Leurs produits peuvent être livrés à domicile ou commandés avec Lufa. C’est un service de prêt-à-manger, mais aussi un projet d’économie sociale qui permet à de nouvelles arrivantes syriennes de s’intégrer au marché du travail en cuisinant et en socialisant dans un climat de confiance et de camaraderie.

PHOTO MARTIN CHAMBERLAND, LA PRESSE

Adelle Tarzibachi, des Filles Fattoush

Les plats syriens (labneh, kebbe au bœuf, mujadarah) sont exquis et connaissent un grand succès. On peut par ailleurs acheter les mélanges d’épices des Filles Fattoush dans plusieurs points de vente (Avril, IGA) et même sur le site de Simons. « Un grand succès », confirme la cofondatrice Adelle Tarzibachi.

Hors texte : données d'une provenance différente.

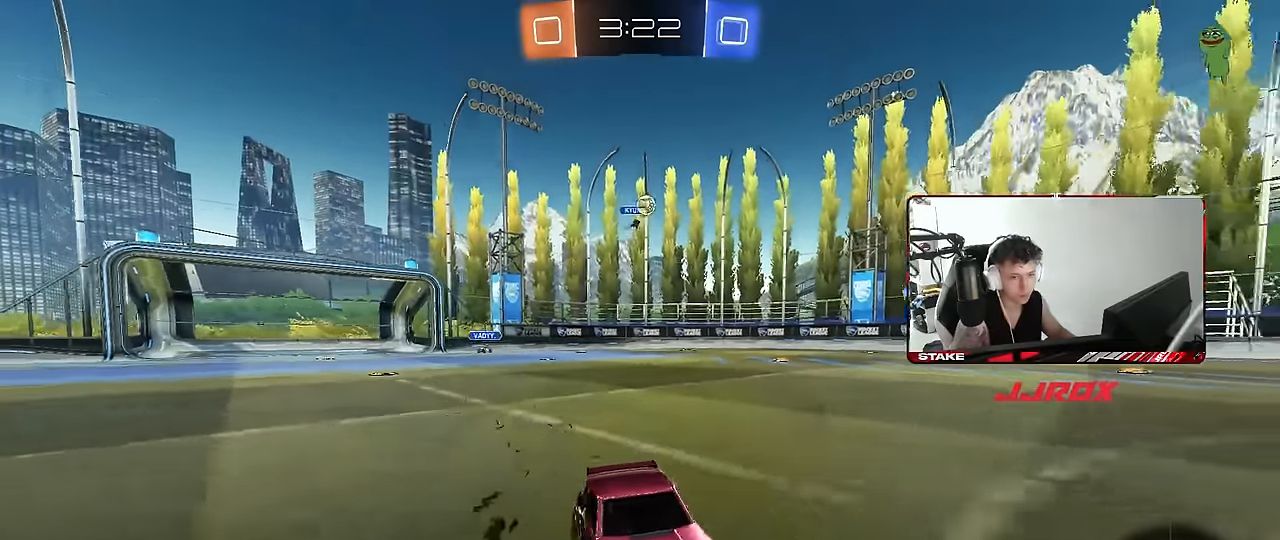
{"keys": ["d"], "mouse": [], "events": [[100, "shift", "down"], [200, "shift", "up"], [434, "a", "up"], [434, "w", "up"], [484, "d", "down"]]}
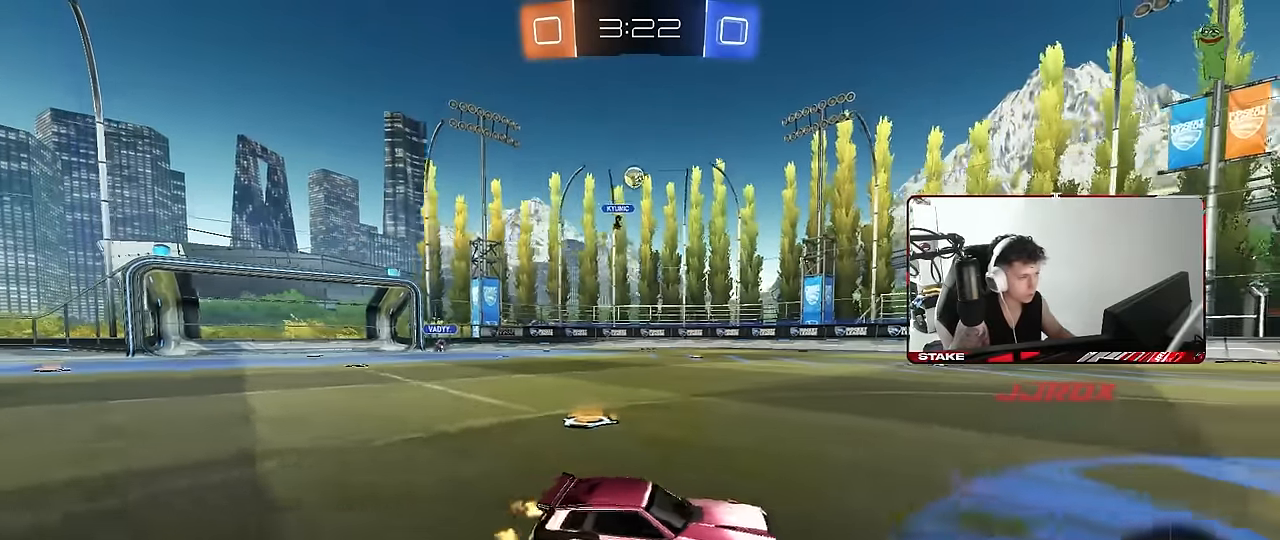
{"keys": ["d", "w"], "mouse": [], "events": [[217, "w", "down"], [350, "d", "up"], [450, "d", "down"]]}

> Voyez leurs produits sur le site de Simons

Fait vécu : il ne faut pas entrer dans la cuisine des Filles Fattoush, située dans un quartier industriel de Mont-Royal, avec l’estomac vide. Les vapeurs d’épices et des plats en préparation creuseront dangereusement votre appétit.

Adelle Tarzibachi, originaire d’Alep, est arrivée à Montréal en 2003. Quand le gouvernement canadien a décidé d’accueillir 25 000 réfugiés de la Syrie en 2015, elle et Josée Gauthier ont voulu aider concrètement des femmes qui devaient se bâtir une nouvelle vie. « En cuisinant, les femmes travaillent, mais elles parlent aussi de leur vie et de leur quotidien », explique-t-elle.

Pour elles et pour tant d’autres gens, cuisiner, c’est vivifiant.